Since 1991, the U.S. cancer death rate has fallen 33%. The disease is no longer always automatically a death sentence. Half of people diagnosed survive 10 years or longer. 

Yet the Big C still has a terrible reputation. As a life-impact “brand”—the promise of an experience—people rank the disease as the most terrifying, ahead of domestic abuse, hate crime or loss of a loved one, according to branding agency Ogilvy Health. Meanwhile, heart disease is the leading killer of Americans, yet “there’s no heart disease Moonshot,” Krüg noted.

“While cancer perception lags cancer reality, rebranding cancer is not about closing this gap entirely,” Christianna Gorin, Ogilvy Health’s chief growth and strategy officer, said in the session. “But we must start speaking about cancer more intentionally," as doing so will make the cancer brand more reflective of today’s advancements and experiences.

Words associated with the disease matter. “Survivor” is actually a term patients say they don’t like, per Krüg; they prefer “thriver.” As an oncologist, Kathryn Hudson, M.D., director of survivorship at Texas Oncology, said she does not like the notion of “fighting” cancer. It places the onus on patients and their caregivers to get better.

“It’s not an actual battle or war that they are fighting. Cancer is something that one lives with … and sometimes one does not survive that,” Hudson said during the panel.

Widening access through reimbursement 

As cancer becomes more sophisticated as a disease, narrow network health plans are now inadequate to meet the needs of patients. And minorities are disproportionately enrolled in these types of plans.

“I always get worried that people confuse insurance coverage with access,” Levine said. “In cancer, the more you narrow your network, by definition, you’re cutting off and creating a new barrier to expertise.” For example, California cancer patients on Medi-Cal, which make up a third of all patients in the state, have been found to have worse outcomes than those on other types of insurance. Their outcomes were similar to those who were uninsured.

Less than half of California cancer patients overall receive care aligned with national guidelines, Levine noted. “The gap between usual care and optimal care is actually widening,” he said. 

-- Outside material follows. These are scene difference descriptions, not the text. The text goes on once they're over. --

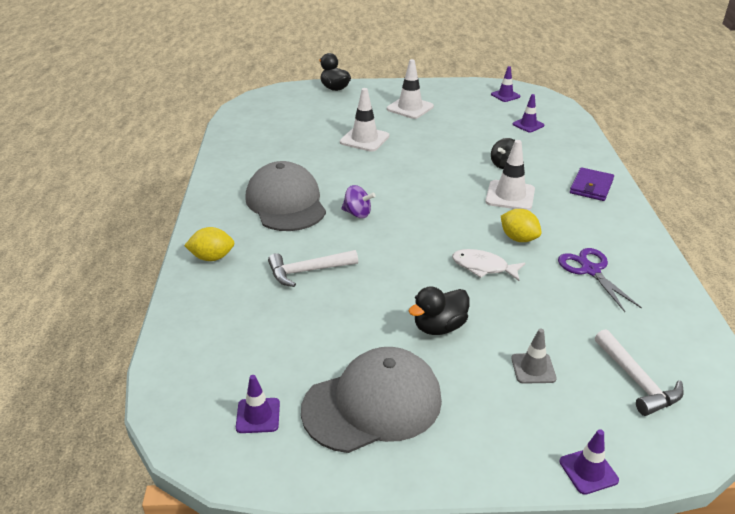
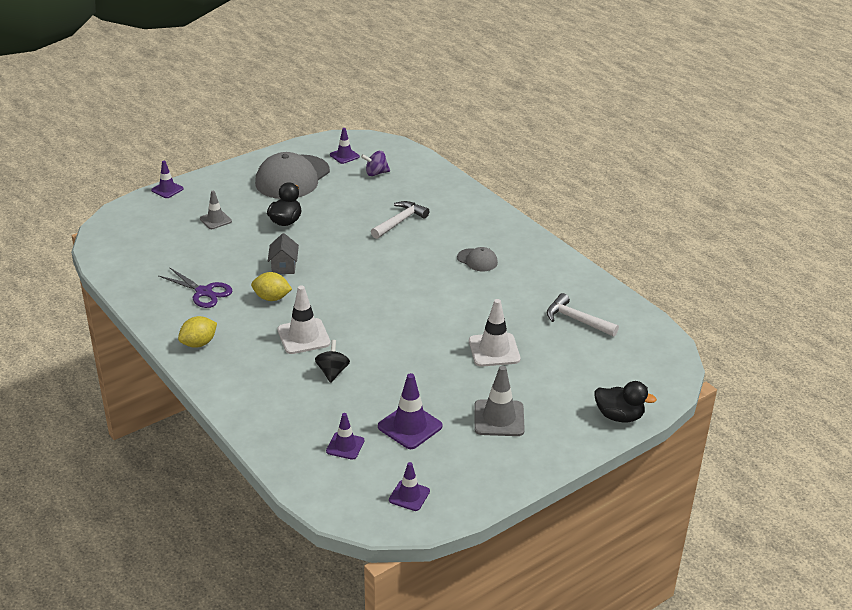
camera: 145 degrees right, 0 degrees up
(212, 257) = (471, 207): yellow lemon -> yellow lemon (199, 343)
(286, 203) = (477, 260): grey cap -> grey cap, size x0.46
(357, 214) = (413, 272): purple spinning top -> purple spinning top (376, 173)
(410, 108) = (499, 418): white traffic cone -> grey traffic cone
(474, 121) = (410, 426): none -> purple traffic cone
(483, 267) = (284, 266): white fish -> grey house
(591, 187) = (234, 376): purple wallet -> none
(637, 381) = (151, 234): white hammer -> white hammer (576, 320)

In an effort to address these disparities, City of Hope worked with the state of California to co-write and pass the California Cancer Care Equity Act in 2022. The bill requires Medi-Cal managed care plans to make a good faith effort to contract with cancer centers that provide specialty care and to notify enrollees of their right to request care at those sites. City of Hope is working to replicate the bill in several other states.

An important part of cancer care that has traditionally faced resistance from payers is patient navigators and other supportive care like behavioral health services, the panelists said. Patient navigation should be provider-led and sensitive to the realities of the patient experience. 

“The outcomes are clearly better if you have navigation and if you have behavioral health support,” Levine said. “You can survive the cancer, but you may not survive the journey.”

“The way we assess the quality of care should include access to these kinds of resources,” echoed Clifford Hudis, M.D., CEO of the American Society of Clinical Oncology. A patient’s outcome depends first and foremost on the delivery of high-quality care, he stressed, not lifestyle changes.

Until recently, patient navigation services were not billable. The ACS has paid for navigators around the country in high-needs areas, Knudsen noted, and elite medical centers could leverage philanthropy dollars to offer patient navigation. But as of Jan. 1, 2024, a new rule from the Centers for Medicare & Medicaid Services (CMS) allows providers to now bill for patient navigators. To that end, ACS recently launched a certification program for navigators called LION.

“It was one of those tangible things we could do right now, that we also know based on evidence is a major lever to reduce cancer care inequities,” Knudsen said.